TEXTO PROPORCIONADO:
○ ○ ○ ○ ○ ○ ○
11 de enero 2006 - 00:00

Llamarse Wagner no es garantía en Berlín

Una imagen de «Il trittico», de Puccini, en versión de KatharinaWagner, la biznieta del compositor, abucheada por elpúblico y despedazada por la crítica en su estreno berlinés.
Una imagen de «Il trittico», de Puccini, en versión de Katharina Wagner, la biznieta del compositor, abucheada por el público y despedazada por la crítica en su estreno berlinés.
Berlín (La Vanguardia) - A Katharina Wagner, de 27 años, el apellido no le sirvió de nada. El estreno, el domingo en la Deutsche Oper de Berlín, de la ópera «Il trittico» de Giacomo Puccini, cuya dirección escénica corría a cargo de la biznieta de Richard Wagner, terminó con abucheos para la joven Wagner.

Hija de Wolfgang
, nieto del compositor y director vitalicio del festival wagneriano de Bayreuth, Katharina Wagner se estrenaba en la capital alemana con su cuarta ópera. Las tres primeras -en Budapest, Munich y Würzburg- recibieron el aplauso de la crítica. El domingo también recibió aplausos. Entre ellos, el de su padre, Wolfgang, quien a los 86 años dirige el festival y se resiste a ceder el control a los otros aspirantes al trono, aunque ha señalado a Katharina, hija de su segundo matrimonio, como sucesora.

Al estreno de Il trittico, una ópera de 1918 formada por tres actos más o menos independientes, asistió el todo Berlín, liderado por el presidente de la República, Horst Köhler, con su esposa, el alcalde Klaus Wowereit con su novio, magnates de la prensa, y aristócratas.

«La dramaturga recurre a los trucos del teatro alemán de la última década»,
juzga el cronista de la agencia de noticias «Dpa», quien reprocha a Katharina Wagner el abuso de tópicos italianos en la puesta en escena: fútbol, mafia, chianti...

El «Frankfurter Allgemeine Zeitung», por su parte, califica la obra de «el último trabajo de seminario de universidad» de Katharina Wagner. Con ironía, la crítica Eleonore Büning muestra comprensión por la idea de la Deutsche Oper de encargar la ópera «a la mejor familia real alemana», porque puede contribuir a superar las carencias financieras y creativas. Pero Büning añade que si en vez de Wagner se llamase Neumann o Schmitz, «tendría suerte si alguien le ofreciese un empleo en un pequeño teatro local».

KatharinaWagner
está considerada la heredera de su padre al frente del festival. «Mi padre sólo ha dicho que podía imaginarse que yo lo hiciese. Por el momento, la cuestión no se plantea. Mi padre se encuentra bien», explicó la joven Wagner a un diario sensacionalista berlinés en vísperas del estreno de «Il trittico» de Puccini. Por ahora, Katharina escenificará, en 2007, los «Maestros Cantores» de su bisabuelo en el festival de Bayreuth. «Será su coronación», pronostica el diario «Berliner Morgenpost».
○ ○ ○ ○ ○ ○ ○
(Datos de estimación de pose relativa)
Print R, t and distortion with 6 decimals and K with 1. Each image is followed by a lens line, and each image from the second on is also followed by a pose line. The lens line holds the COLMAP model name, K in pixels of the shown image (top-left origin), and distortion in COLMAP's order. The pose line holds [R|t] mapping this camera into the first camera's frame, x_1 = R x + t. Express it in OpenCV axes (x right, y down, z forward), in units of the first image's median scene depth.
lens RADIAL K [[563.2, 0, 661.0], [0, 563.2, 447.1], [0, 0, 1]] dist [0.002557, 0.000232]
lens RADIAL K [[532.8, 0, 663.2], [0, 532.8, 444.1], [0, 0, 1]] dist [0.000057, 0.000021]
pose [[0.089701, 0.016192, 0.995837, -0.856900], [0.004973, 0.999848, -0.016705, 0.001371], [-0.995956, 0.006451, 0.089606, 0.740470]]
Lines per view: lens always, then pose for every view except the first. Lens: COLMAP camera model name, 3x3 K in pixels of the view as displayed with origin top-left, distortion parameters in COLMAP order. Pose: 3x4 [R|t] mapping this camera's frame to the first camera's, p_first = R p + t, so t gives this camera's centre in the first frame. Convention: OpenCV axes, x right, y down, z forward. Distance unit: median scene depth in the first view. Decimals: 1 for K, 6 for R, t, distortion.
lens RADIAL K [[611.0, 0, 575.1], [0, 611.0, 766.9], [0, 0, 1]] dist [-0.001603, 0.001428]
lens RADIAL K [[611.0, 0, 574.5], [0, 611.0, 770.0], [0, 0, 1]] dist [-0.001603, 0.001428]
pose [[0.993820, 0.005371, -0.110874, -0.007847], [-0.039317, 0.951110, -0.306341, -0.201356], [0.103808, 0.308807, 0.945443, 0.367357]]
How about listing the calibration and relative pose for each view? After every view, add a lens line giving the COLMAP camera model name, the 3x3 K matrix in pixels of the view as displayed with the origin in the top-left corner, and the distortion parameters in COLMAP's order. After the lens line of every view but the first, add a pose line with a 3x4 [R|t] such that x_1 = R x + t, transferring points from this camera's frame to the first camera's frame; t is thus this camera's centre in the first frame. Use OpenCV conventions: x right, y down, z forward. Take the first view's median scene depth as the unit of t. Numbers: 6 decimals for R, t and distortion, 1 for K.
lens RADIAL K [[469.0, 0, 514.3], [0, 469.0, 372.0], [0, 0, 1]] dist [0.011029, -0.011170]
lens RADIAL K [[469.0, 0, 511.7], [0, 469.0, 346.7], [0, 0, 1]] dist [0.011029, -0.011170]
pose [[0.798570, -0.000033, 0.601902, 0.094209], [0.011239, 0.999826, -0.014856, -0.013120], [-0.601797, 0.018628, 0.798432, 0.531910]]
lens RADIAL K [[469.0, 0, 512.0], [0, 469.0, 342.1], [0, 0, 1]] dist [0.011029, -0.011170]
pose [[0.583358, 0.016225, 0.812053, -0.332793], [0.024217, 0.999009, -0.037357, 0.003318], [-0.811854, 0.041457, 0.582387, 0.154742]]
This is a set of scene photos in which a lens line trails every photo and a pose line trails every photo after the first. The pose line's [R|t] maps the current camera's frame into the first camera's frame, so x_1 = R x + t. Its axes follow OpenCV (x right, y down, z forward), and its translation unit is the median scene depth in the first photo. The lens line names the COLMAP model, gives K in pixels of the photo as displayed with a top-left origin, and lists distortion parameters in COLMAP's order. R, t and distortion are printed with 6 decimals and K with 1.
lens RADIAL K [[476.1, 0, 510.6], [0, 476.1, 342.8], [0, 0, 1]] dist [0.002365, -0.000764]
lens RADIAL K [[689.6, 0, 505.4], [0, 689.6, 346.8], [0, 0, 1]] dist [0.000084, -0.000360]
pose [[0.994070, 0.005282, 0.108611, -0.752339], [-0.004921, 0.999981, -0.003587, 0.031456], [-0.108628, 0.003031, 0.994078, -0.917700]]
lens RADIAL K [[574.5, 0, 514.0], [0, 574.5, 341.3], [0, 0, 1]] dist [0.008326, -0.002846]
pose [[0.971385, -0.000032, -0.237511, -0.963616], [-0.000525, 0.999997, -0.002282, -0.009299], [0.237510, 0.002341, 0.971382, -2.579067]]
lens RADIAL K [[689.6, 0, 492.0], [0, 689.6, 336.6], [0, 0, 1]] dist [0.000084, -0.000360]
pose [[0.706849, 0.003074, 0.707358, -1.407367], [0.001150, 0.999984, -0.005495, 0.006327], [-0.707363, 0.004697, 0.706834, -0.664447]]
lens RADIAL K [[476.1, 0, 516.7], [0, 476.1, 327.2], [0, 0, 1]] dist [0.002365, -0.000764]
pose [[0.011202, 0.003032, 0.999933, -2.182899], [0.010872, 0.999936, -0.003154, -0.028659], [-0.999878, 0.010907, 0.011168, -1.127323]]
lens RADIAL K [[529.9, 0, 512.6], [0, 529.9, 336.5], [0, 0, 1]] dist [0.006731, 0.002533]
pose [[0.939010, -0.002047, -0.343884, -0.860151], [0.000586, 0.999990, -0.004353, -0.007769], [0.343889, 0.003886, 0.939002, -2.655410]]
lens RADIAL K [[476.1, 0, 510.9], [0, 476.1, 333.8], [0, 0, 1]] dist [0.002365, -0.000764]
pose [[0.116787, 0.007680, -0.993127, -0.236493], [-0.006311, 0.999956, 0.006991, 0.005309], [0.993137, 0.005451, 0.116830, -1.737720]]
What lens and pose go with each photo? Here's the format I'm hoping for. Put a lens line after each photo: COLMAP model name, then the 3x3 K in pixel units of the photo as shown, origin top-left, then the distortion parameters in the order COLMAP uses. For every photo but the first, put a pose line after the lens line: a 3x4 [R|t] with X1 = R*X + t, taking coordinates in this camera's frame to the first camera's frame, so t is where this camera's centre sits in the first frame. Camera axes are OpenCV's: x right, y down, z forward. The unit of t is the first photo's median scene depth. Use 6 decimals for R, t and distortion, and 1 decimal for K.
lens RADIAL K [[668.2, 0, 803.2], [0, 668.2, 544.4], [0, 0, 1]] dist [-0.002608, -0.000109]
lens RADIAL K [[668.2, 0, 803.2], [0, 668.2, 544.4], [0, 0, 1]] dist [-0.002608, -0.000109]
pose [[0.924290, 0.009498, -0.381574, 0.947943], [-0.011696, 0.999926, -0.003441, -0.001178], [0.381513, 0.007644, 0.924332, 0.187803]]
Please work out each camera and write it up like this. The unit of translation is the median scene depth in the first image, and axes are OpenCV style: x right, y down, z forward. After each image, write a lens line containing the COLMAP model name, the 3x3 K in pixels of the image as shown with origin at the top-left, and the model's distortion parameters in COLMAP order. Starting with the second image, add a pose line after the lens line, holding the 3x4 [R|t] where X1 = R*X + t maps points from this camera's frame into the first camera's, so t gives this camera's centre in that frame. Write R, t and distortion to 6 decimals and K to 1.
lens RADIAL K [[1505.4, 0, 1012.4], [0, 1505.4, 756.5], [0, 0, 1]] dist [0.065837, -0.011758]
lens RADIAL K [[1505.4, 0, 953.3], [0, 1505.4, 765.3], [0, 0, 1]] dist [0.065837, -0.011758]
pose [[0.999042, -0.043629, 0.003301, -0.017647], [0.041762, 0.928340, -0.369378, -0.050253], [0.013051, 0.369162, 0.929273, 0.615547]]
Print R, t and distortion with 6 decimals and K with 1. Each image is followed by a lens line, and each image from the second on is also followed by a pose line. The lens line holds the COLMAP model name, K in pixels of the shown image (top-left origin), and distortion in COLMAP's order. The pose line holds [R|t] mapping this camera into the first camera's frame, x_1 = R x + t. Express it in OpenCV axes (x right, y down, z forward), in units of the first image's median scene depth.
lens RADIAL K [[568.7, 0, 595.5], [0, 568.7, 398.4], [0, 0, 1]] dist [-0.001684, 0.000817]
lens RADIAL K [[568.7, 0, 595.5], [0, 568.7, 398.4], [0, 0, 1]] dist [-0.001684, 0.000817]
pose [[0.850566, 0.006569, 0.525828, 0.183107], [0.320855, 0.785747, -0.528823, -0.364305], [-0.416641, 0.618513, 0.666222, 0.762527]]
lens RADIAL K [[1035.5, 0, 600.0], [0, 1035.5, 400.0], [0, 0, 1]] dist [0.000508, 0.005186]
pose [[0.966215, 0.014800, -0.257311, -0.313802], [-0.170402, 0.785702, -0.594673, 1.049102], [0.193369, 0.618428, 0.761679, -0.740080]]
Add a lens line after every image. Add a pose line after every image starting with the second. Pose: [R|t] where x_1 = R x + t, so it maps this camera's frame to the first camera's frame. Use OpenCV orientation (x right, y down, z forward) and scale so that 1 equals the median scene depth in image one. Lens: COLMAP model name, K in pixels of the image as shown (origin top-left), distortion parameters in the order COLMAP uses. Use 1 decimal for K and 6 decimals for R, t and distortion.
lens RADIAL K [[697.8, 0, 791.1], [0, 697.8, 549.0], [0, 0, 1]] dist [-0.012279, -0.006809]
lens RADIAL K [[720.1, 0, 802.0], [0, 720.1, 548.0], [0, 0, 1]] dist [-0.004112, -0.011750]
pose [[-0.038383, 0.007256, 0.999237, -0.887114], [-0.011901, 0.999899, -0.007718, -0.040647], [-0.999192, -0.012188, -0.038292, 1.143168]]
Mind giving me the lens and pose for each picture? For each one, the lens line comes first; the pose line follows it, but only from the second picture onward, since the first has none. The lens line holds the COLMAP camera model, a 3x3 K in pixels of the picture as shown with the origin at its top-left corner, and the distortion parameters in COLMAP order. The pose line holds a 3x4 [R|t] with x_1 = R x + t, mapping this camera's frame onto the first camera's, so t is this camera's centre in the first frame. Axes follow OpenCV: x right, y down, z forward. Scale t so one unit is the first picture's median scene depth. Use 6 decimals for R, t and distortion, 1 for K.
○ ○ ○ ○ ○ ○ ○
Según la noticia sobre Katharina Wagner, ¿qué obra escenificará ella en 2007 en el festival de Bayreuth?

Los «Maestros Cantores» de su bisabuelo.